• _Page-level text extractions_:
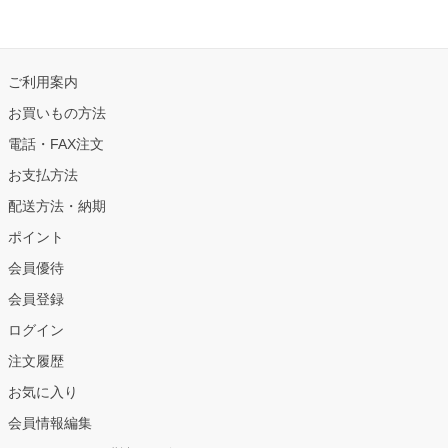
ご利用案内
お買いもの方法
電話・FAX注文
お支払方法
配送方法・納期
ポイント
会員優待
会員登録
ログイン
注文履歴
お気に入り
会員情報編集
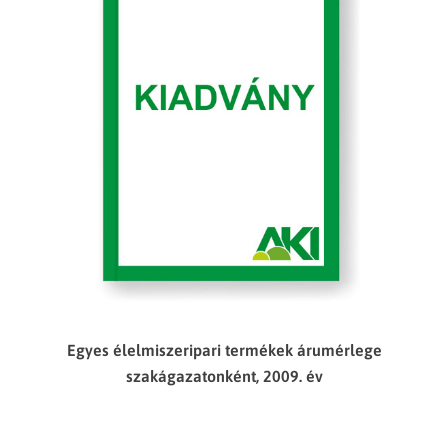
Egyes élelmiszeripari termékek árumérlege
szakágazatonként, 2009. év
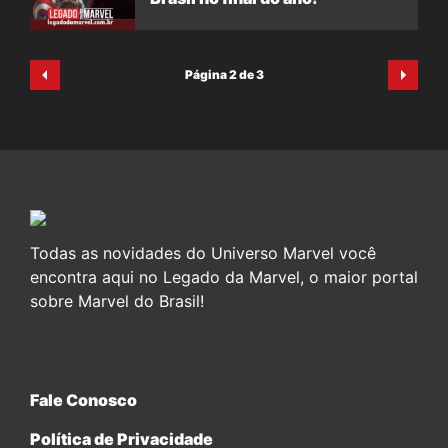
Página 2 de 3
Todas as novidades do Universo Marvel você
encontra aqui no Legado da Marvel, o maior portal
sobre Marvel do Brasil!
Fale Conosco
Política de Privacidade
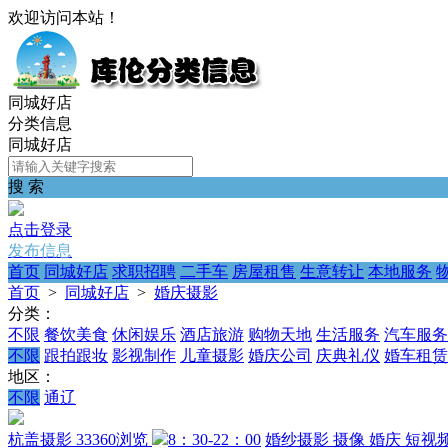
欢迎访问本站！
同城好店
分类信息
同城好店
搜 索
点击登录
发布信息
首页
同城好店
求职招聘
二手车
房屋租售
生意转让
本地服务
首页
>
同城好店
>
婚庆摄影
分类：
不限
餐饮美食
休闲娱乐
酒店旅游
购物天地
生活服务
汽车服务
不限
跟拍跟妆
影视制作
儿童摄影
婚庆公司
庆典礼仪
婚车租赁
地区：
不限
通辽
杭盖摄影
33360浏览
8：30-22：00
婚纱摄影
摄像
婚庆
短视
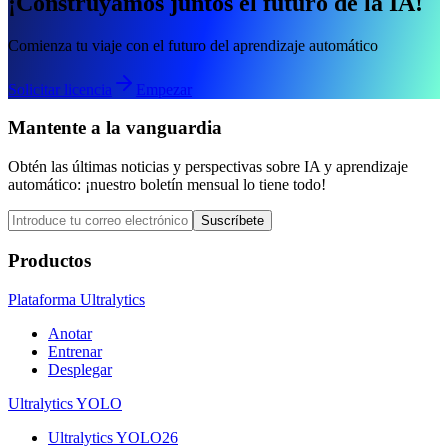
¡Construyamos juntos el futuro de la IA!
Comienza tu viaje con el futuro del aprendizaje automático
Solicitar licencia
Empezar
Mantente a la vanguardia
Obtén las últimas noticias y perspectivas sobre IA y aprendizaje
automático: ¡nuestro boletín mensual lo tiene todo!
Suscríbete
Productos
Plataforma Ultralytics
Anotar
Entrenar
Desplegar
Ultralytics YOLO
Ultralytics YOLO26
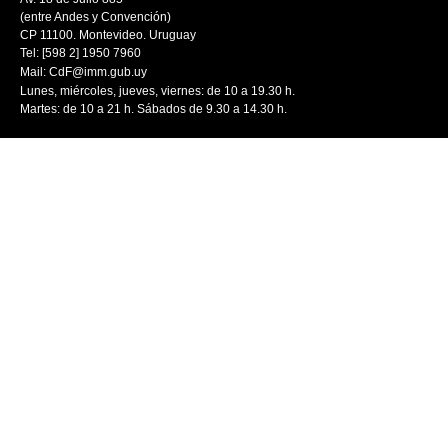
(entre Andes y Convención)
CP 11100. Montevideo. Uruguay
Tel: [598 2] 1950 7960
Mail:
CdF@imm.gub.uy
Lunes, miércoles, jueves, viernes: de 10 a 19.30 h.
Martes: de 10 a 21 h. Sábados de 9.30 a 14.30 h.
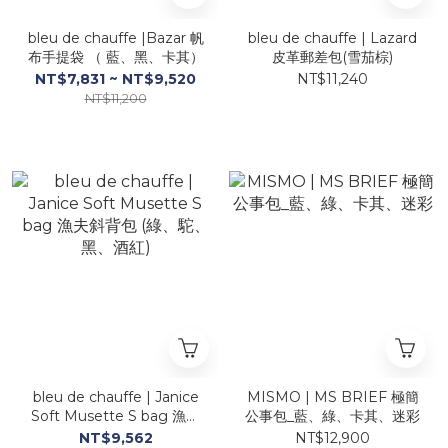
bleu de chauffe |Bazar 帆
bleu de chauffe | Lazard
布手提袋 （ 藍、黑、卡其）
皮革郵差包(雪茄棕)
NT$7,831 ~ NT$9,520
NT$11,240
NT$11,200
bleu de chauffe | Janice
MISMO | MS BRIEF 極簡
Soft Musette S bag 漁夫
公事包_藍、綠、卡其、迷彩
斜背包 (綠、駝、黑、酒紅)
NT$9,562
NT$12,900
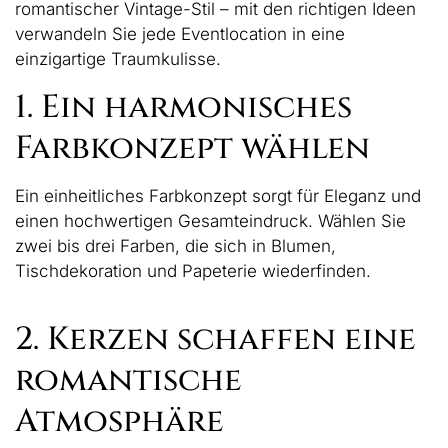
romantischer Vintage-Stil – mit den richtigen Ideen
verwandeln Sie jede Eventlocation in eine
einzigartige Traumkulisse.
1. Ein harmonisches
Farbkonzept wählen
Ein einheitliches Farbkonzept sorgt für Eleganz und
einen hochwertigen Gesamteindruck. Wählen Sie
zwei bis drei Farben, die sich in Blumen,
Tischdekoration und Papeterie wiederfinden.
2. Kerzen schaffen eine
romantische
Atmosphäre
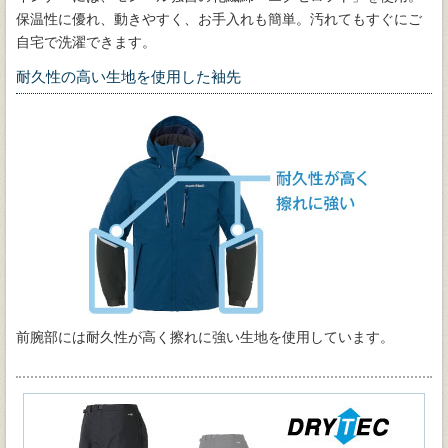
保温性に優れ、動きやすく、お手入れも簡単。汚れてもすぐにご
自宅で洗濯できます。
耐久性の高い生地を使用した袖先
前腕部には耐久性が高く擦れに強い生地を使用しています。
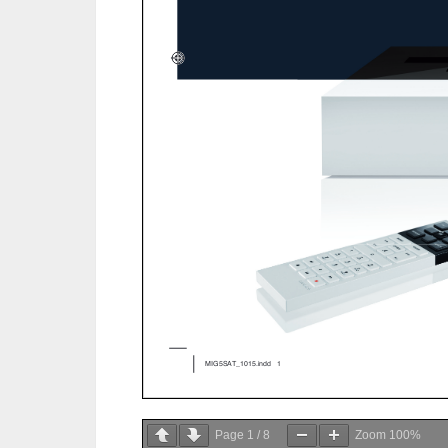
Page
1
/
8
Zoom
100%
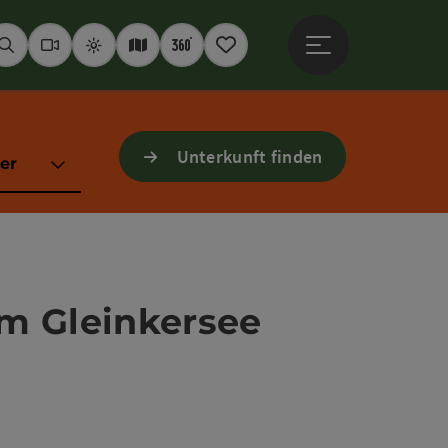
Hauptmenü öffne
Suchen
Webcams
Wetter
Interaktive Karte
360° Panoramen
Merkzettel
Unterkunft finden
er
m Gleinkersee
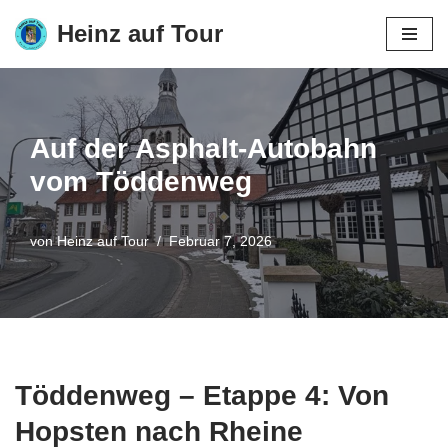
Heinz auf Tour
Zum
Inhalt
springen
Auf der Asphalt-Autobahn
vom Töddenweg
von
Heinz auf Tour
Februar 7, 2026
Töddenweg – Etappe 4: Von
Hopsten nach Rheine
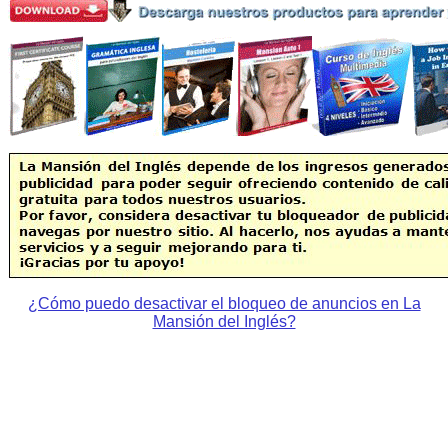
¿Cómo puedo desactivar el bloqueo de anuncios en La
Mansión del Inglés?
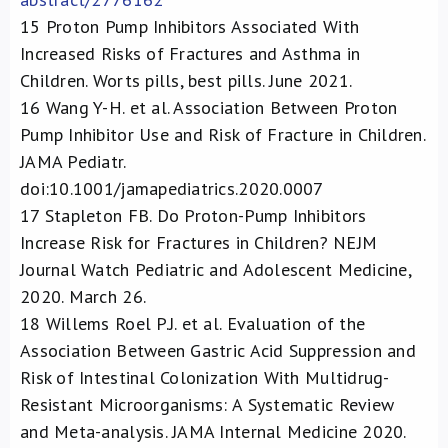
15
Proton Pump Inhibitors Associated With
Increased Risks of Fractures and Asthma in
Children. Worts pills, best pills. June 2021.
16
Wang Y-H. et al. Association Between Proton
Pump Inhibitor Use and Risk of Fracture in Children.
JAMA Pediatr.
doi:10.1001/jamapediatrics.2020.0007
17
Stapleton FB. Do Proton-Pump Inhibitors
Increase Risk for Fractures in Children? NEJM
Journal Watch Pediatric and Adolescent Medicine,
2020. March 26.
18
Willems Roel P.J. et al. Evaluation of the
Association Between Gastric Acid Suppression and
Risk of Intestinal Colonization With Multidrug-
Resistant Microorganisms: A Systematic Review
and Meta-analysis. JAMA Internal Medicine 2020.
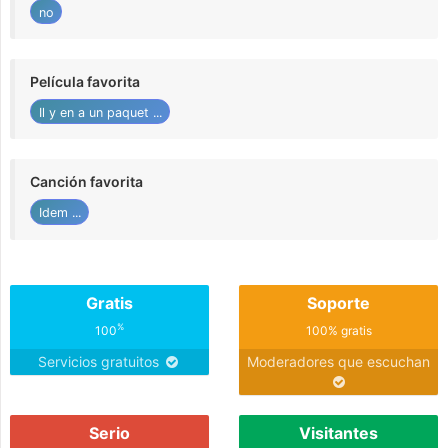
no
Película favorita
Il y en a un paquet ...
Canción favorita
Idem ...
Gratis
Soporte
%
100
100% gratis
Servicios gratuitos
Moderadores que escuchan
Serio
Visitantes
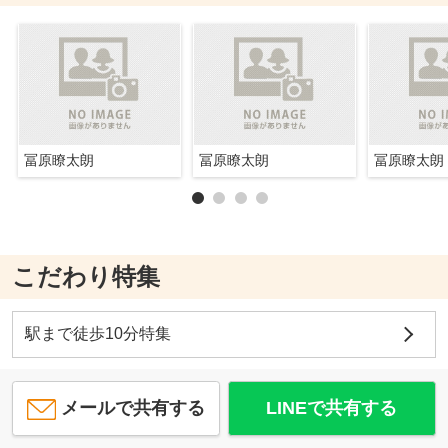
冨原瞭太朗
冨原瞭太朗
冨原瞭太朗
こだわり特集
駅まで徒歩10分特集
メールで共有する
LINEで共有する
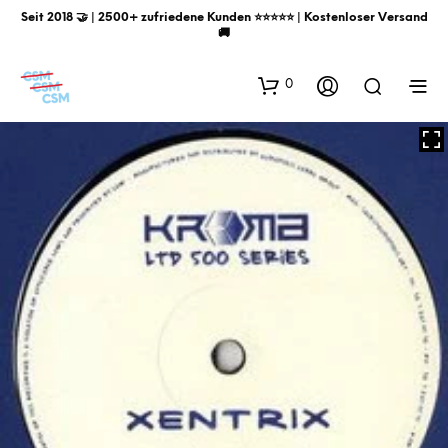
Seit 2018 🤝 | 2500+ zufriedene Kunden ⭐️⭐️⭐️⭐️⭐️ | Kostenloser Versand
🚚
0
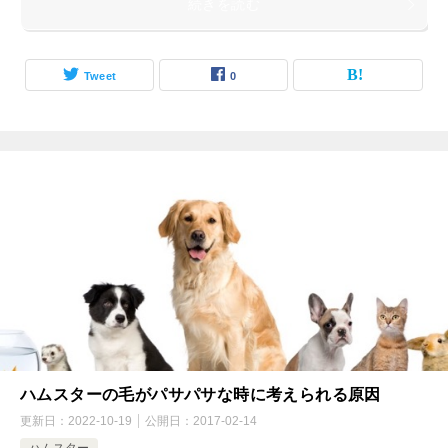
続きを読む
Tweet
0
ハムスターの毛がパサパサな時に考えられる原因
更新日：
2022-10-19
公開日：
2017-02-14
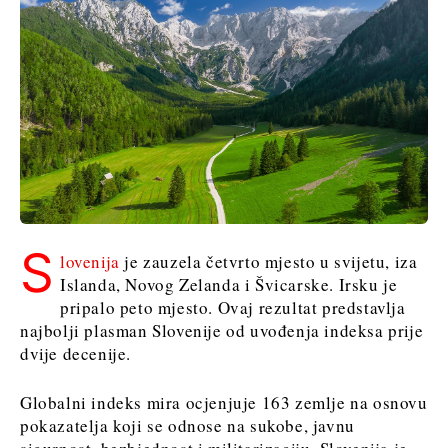
S
lovenija
je zauzela četvrto mjesto u svijetu, iza
Islanda, Novog Zelanda i Švicarske. Irsku je
pripalo peto mjesto. Ovaj rezultat predstavlja
najbolji plasman Slovenije od uvođenja indeksa prije
dvije decenije.
Globalni indeks mira ocjenjuje 163 zemlje na osnovu
pokazatelja koji se odnose na sukobe, javnu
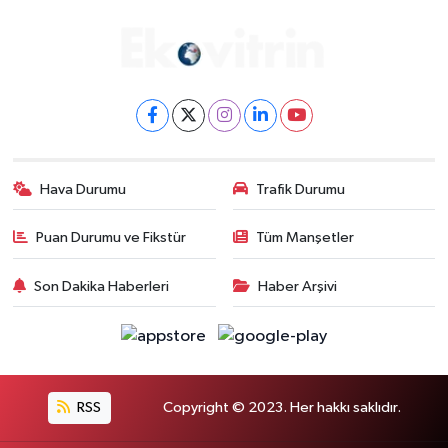
Hava Durumu
Trafik Durumu
Puan Durumu ve Fikstür
Tüm Manşetler
Son Dakika Haberleri
Haber Arşivi
RSS
Copyright © 2023. Her hakkı saklıdır.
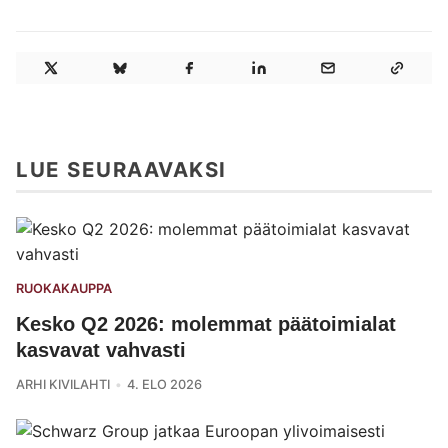
LUE SEURAAVAKSI
RUOKAKAUPPA
Kesko Q2 2026: molemmat päätoimialat
kasvavat vahvasti
ARHI KIVILAHTI
4. ELO 2026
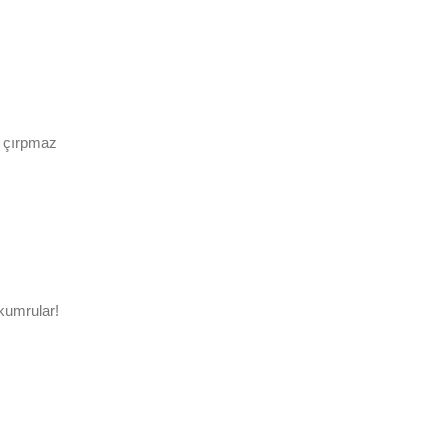
t çırpmaz
 kumrular!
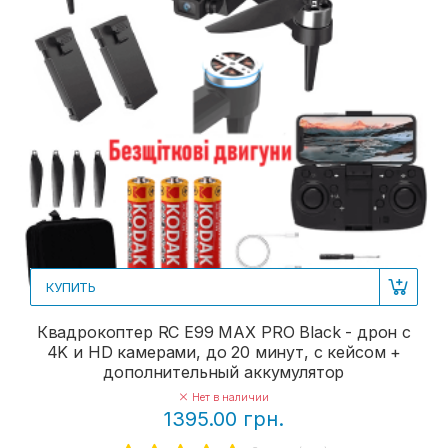
КУПИТЬ
Квадрокоптер RC E99 MAX PRO Black - дрон с
4K и HD камерами, до 20 минут, с кейсом +
дополнительный аккумулятор
Нет в наличии
1395.00 грн.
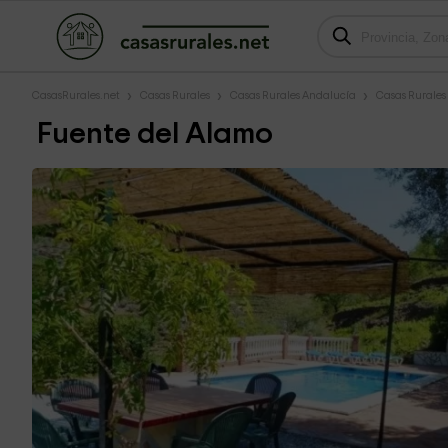
CasasRurales.net
Casas Rurales
Casas Rurales Andalucía
Casas Rurale
Fuente del Alamo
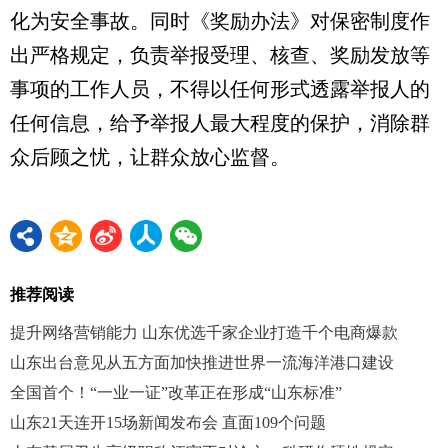
化为安全事故。同时《奖励办法》对保密制度作
出严格规定，负责举报受理、核查、奖励发放等
事项的工作人员，不得以任何形式透露举报人的
任何信息，给予举报人最大程度的保护，消除群
众后顾之忧，让群众放心监督。
推荐阅读
提升网络营销能力 山东优选千家企业打造千个电商爆款
山东出台意见从五方面加快推进世界一流海洋港口建设
全国首个！“一业一证”改革正在形成“山东标准”
山东21天连开15场新闻发布会 直面109个问题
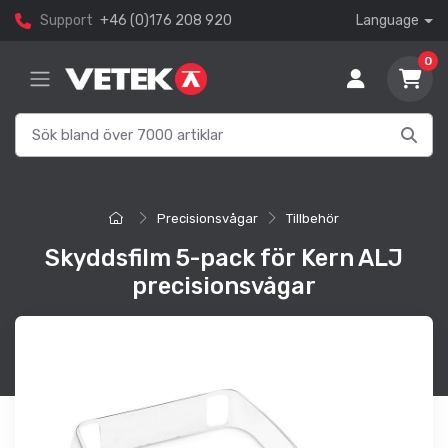
Support
+46 (0)176 208 920
Language
0
Precisionsvågar
Tillbehör
Skyddsfilm 5-pack för Kern ALJ
precisionsvågar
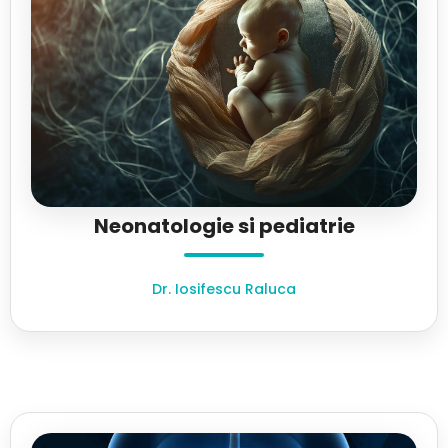
Neonatologie si pediatrie
Dr. Iosifescu Raluca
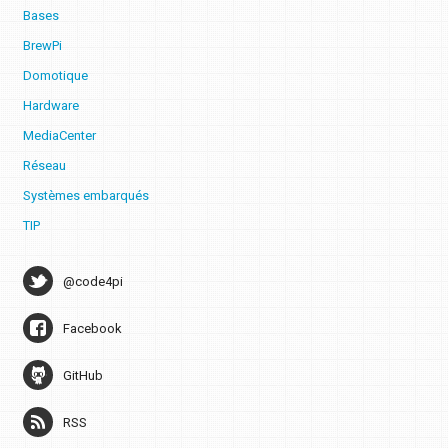
Bases
BrewPi
Domotique
Hardware
MediaCenter
Réseau
Systèmes embarqués
TIP
@code4pi
Facebook
GitHub
RSS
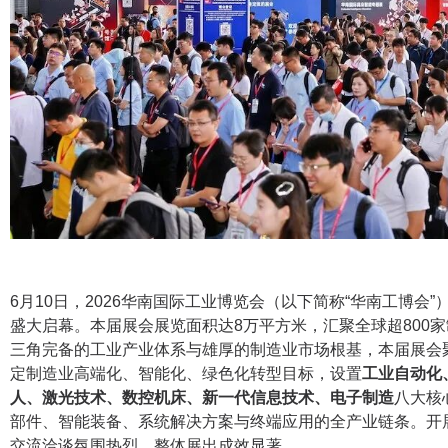
6月10日，2026华南国际工业博览会（以下简称“华南工博会
盛大启幕。本届展会展览面积达8万平方米，汇聚全球超800
三角完备的工业产业体系与雄厚的制造业市场根基，本届展会
定制造业高端化、智能化、绿色化转型目标，设置
工业自动化
人、激光技术、数控机床、新一代信息技术、电子制造
八大核
部件、智能装备、系统解决方案与终端应用的全产业链条。开
交流洽谈氛围热烈，整体展出成效显著。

• _What is being asked_:
Check each line above for "Between" and please state only how many have it.

• _Problem solution_:
2